A czy główny księgowy w ogóle powienien wiedzieć cokolwiek o sytuacji klientów? od tego są socjalni i kierownik a po co jeszcze wszystko wykłądać księgowemu?
Czy istnieją jakieś przepisy regulujące opisywane przez Was kwestie?
U nas jest Kierownik MOPS, zastępcą jest główna księgowa. Nie stworzono u nas konkretnych działów np. działu pomocy środowiskowej, czy mimo to pracownicy socjalni powinni mieć swojego kierownika?
U mnie podobnie- zastępcą księgowa. Tez nie ma podziału na dział pracy środowiskowej .......
Tyle się mówiło o zmianie ustawy o pomocy społecznej a tu nowelizacja bez zbytnich rewelacji. Nie dba się aby polepszyć pracę pracownika socjalnego i usprawnić system pomocy .. Zresztą szkoda słów- trzeba się rozglądać za nową praca
U nas również nie ma działów,pracownicy socjalni są od czarnej roboty tzn. od wszystkiego: robimy sprawozdania, piszemy decyzje, robimy listy wypłat ...
A potem afera na całą Polskę gdy stanie się jakaś tragedia w rodzinie objętą pomocą. Nikt wtedy nie pyta pracownika socjalnego czy nie jest nadmiernie obciążony pracą i papierami.

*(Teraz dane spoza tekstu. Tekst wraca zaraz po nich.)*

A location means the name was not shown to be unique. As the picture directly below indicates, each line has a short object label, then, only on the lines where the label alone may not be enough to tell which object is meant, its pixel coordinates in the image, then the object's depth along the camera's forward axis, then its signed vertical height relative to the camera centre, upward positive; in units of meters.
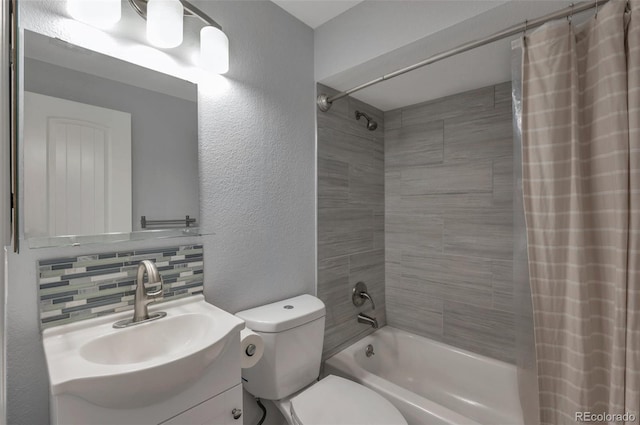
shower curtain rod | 0.97 +0.67
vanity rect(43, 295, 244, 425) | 0.69 -0.44
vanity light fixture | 0.94 +0.68
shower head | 1.97 +0.62
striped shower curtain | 0.90 +0.00
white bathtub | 1.44 -1.02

Czyli wniosek taki, że kierują nami osoby bez kompetencji, często nie mające pojęcia o pracy socjalnej. Najważniejsze dla nich jest aby wszystko w papierach się zgadzało, praca z rodziną schodzi na dalszy plan. Zresztą sam kwestionariusz wywiadu środowiskowego wiele mówi - rubryka zatytułowana praca socjalna jest zepchnięta na sam koniec, nie ma też miejsca aby opisać swoją pracę z rodziną.